The two men were at different stages of their family life - one the father of a teenager and one with his first child on the way.
I will paraphrase the exchange:
The Father of the teenager: “...Make sure they know you love them, that they know they belong to your family, that you are proud of them and help them find one thing they are passionate about in order to contribute and be productive in this world….”
Father to be: (Incredulously): “That’s it? That is all you have to do?…What about electrical outlet covers, car seats, safe, secure surroundings, good schools and enough money to go to college….”
The Father of the teenager: (laughs) “Oh, yeah there’s that, but those things take care of themselves. The love, belonging and supporting them in finding their passion-- that is what you need to keep track of.”
It seems so easy…and yet it seems everyday is a challenge. For it is the forest (the love support, encouragement, helping them discover their passion, etc.) that helps a child grow into a confidant and functioning adult that will contribute to the community.

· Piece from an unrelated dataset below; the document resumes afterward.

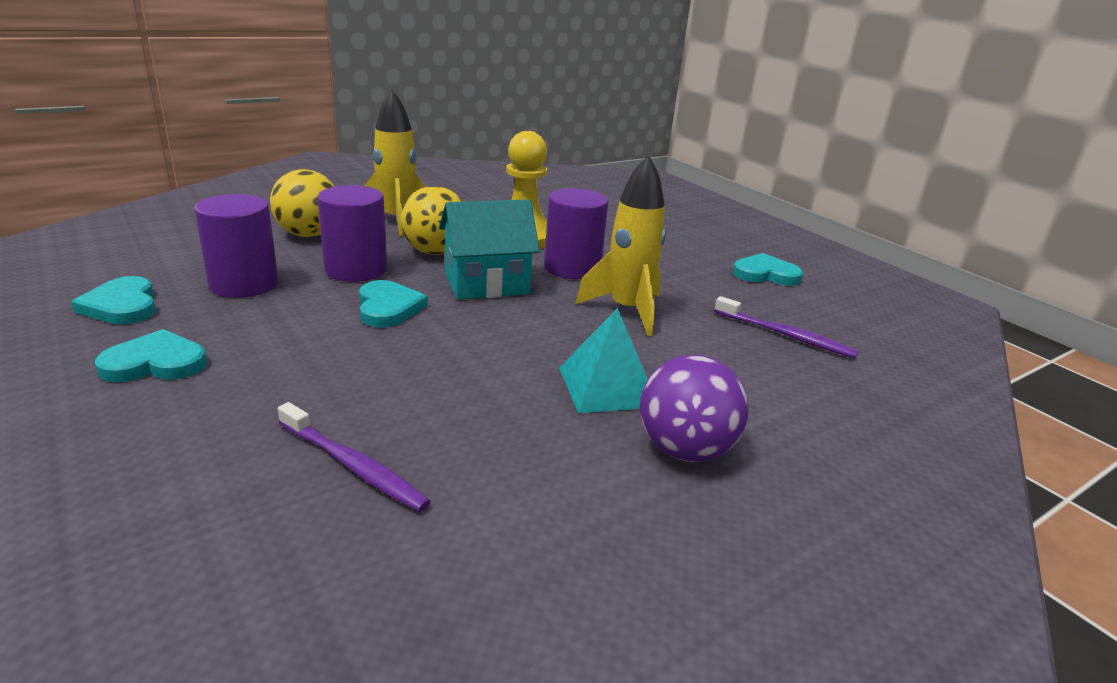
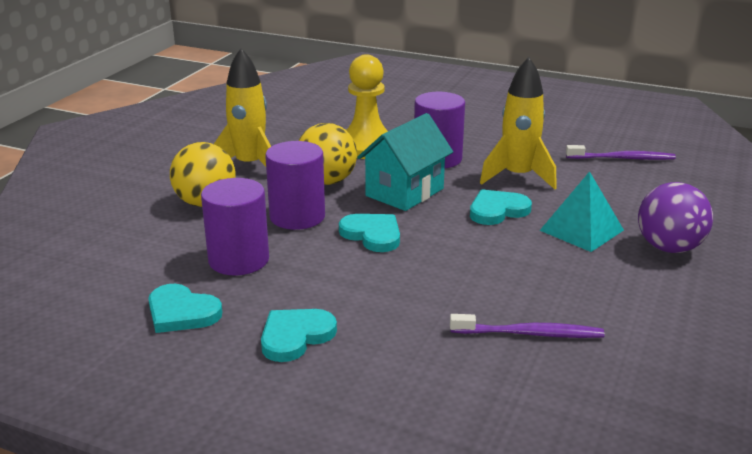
camera: 30 degrees left, 0 degrees up
turquoise heart [733,253,803,285] -> turquoise heart moved to [470,189,532,225]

And for the forest to be healthy and vibrant, we do have to watch for, care for, and keep track of each individual tree (the car seats, the swim lessons, the extra tutoring, the tooth fairy for the 4th time… the special diet, etc.) in order for the whole forest to thrive.Mindful Parenting is not a job for the faint of heart…it is a macro AND a micro process.
No one said it was going to be easy, but the journey is definitely worth it. And it is true what they say: Busy Families CAN Flourish - just like the trees in a well taken care of forest.